(EXTRACT TO READ):
--- START ---

The Watch section is top-level (a sibling of NpgsqlRest, not nested inside it), because it drives both flavors:

json
json
{
  "Watch": {
    "Enabled": false,
    "DatabasePollingInterval": "2s"
  }
}
SettingTypeDefaultDescription
EnabledboolfalseTurn watch mode on. The --watch CLI flag is the shorthand for this setting.
DatabasePollingIntervalstring"2s"Poll the database for routine changes; 0 disables polling.

Enabled

Turns watch mode on; --watch on the command line is equivalent. The flavor is chosen by --test:

sh
sh
npgsqlrest ./config.json --watch               # server watch
npgsqlrest ./config.json --test --watch        # test watch
npgsqlrest ./config.json --watch:enabled=true  # same as --watch (standard config override syntax)

Server watch needs something to watch: an enabled SQL file source, database polling (on by default), or both — with neither, --watch exits with an error. Test watch always has its test files to watch.

--- END ---

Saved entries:
--- START ---

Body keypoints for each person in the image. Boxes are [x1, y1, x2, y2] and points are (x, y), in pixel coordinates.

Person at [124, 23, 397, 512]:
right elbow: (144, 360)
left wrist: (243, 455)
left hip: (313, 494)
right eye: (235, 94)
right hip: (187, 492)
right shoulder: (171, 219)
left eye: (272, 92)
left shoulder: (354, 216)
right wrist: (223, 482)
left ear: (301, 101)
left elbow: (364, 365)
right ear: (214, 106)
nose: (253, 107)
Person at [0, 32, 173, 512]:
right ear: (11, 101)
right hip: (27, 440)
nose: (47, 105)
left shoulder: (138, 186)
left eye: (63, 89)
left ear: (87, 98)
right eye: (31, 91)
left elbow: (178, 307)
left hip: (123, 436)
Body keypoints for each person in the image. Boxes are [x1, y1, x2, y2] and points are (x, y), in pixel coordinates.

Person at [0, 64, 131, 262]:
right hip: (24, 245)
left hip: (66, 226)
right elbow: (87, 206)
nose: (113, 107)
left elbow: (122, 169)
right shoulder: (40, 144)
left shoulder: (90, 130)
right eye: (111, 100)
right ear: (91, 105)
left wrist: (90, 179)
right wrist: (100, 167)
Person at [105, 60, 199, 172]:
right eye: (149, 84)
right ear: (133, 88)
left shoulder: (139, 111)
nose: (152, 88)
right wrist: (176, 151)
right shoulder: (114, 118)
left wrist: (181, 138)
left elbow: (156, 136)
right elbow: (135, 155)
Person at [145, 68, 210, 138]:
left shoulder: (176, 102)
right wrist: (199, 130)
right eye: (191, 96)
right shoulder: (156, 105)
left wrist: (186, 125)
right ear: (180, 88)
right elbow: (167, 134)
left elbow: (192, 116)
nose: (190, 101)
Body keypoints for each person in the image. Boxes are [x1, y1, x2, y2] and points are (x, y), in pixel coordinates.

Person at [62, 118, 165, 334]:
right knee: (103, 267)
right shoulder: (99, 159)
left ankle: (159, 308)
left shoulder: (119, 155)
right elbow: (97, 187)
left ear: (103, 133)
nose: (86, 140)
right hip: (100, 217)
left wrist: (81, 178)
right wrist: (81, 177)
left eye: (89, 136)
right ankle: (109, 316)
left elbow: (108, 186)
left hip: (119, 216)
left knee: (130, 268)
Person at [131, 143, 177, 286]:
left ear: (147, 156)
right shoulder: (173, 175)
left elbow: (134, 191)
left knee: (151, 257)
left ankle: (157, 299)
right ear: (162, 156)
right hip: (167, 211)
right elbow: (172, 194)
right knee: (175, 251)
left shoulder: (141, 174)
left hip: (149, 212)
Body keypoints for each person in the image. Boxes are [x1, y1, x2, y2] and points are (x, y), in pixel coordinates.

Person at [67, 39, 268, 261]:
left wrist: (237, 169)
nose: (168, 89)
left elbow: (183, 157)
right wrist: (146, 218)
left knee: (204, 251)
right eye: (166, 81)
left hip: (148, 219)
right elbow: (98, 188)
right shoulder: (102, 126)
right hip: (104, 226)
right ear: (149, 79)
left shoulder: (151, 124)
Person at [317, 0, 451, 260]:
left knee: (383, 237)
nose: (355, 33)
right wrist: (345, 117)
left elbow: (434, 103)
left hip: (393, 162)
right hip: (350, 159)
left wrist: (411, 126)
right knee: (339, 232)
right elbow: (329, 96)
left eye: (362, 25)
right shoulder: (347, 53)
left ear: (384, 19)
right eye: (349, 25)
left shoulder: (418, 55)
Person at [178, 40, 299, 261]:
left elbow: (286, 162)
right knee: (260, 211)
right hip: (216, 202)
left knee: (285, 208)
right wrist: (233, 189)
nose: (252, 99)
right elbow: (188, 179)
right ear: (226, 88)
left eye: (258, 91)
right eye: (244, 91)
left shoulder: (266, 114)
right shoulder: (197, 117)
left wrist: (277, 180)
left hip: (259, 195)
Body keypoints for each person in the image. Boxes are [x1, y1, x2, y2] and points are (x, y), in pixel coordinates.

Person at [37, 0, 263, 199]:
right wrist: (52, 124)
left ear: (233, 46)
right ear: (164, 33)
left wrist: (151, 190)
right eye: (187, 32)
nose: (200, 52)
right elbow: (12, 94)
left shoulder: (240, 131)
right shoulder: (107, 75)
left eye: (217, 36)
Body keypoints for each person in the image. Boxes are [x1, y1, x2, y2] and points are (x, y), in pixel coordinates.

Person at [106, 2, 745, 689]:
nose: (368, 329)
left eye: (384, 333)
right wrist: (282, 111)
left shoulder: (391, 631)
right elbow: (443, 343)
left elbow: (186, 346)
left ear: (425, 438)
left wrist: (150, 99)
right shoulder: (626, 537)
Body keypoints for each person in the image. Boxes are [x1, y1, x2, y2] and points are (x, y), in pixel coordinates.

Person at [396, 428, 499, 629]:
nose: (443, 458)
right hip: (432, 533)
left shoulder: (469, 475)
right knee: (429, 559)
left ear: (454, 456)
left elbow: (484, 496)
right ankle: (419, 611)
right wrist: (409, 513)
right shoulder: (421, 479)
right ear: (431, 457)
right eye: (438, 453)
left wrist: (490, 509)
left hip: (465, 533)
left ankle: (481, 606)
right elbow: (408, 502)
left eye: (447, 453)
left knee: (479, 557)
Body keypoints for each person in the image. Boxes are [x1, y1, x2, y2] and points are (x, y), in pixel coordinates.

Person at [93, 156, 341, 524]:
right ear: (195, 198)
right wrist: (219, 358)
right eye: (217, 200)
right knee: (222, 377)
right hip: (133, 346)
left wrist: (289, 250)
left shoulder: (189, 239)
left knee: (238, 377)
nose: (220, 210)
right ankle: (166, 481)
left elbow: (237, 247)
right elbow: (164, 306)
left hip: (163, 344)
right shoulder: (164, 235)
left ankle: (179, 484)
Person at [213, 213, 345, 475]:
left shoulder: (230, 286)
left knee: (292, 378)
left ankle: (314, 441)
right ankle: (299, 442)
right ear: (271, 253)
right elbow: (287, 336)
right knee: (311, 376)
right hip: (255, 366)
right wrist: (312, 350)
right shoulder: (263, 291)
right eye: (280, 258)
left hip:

--- END ---

(TASK DIRECTIONS): Do these statements agree with the watch-mode text? Answer yes or no for each and quote the words that decide it. (a) The Watch section is nested inside NpgsqlRest. (b) The --test flag decides which flavor of watch mode runs. (c) Server watch runs without error when there is neither an enabled SQL file source nor database polling. You can set the material aside.

(FINISHED TASK):
(a) No: "The Watch section is top-level (a sibling of NpgsqlRest, not nested inside it)"
(b) Yes: "The flavor is chosen by --test"
(c) No: "with neither, --watch exits with an error"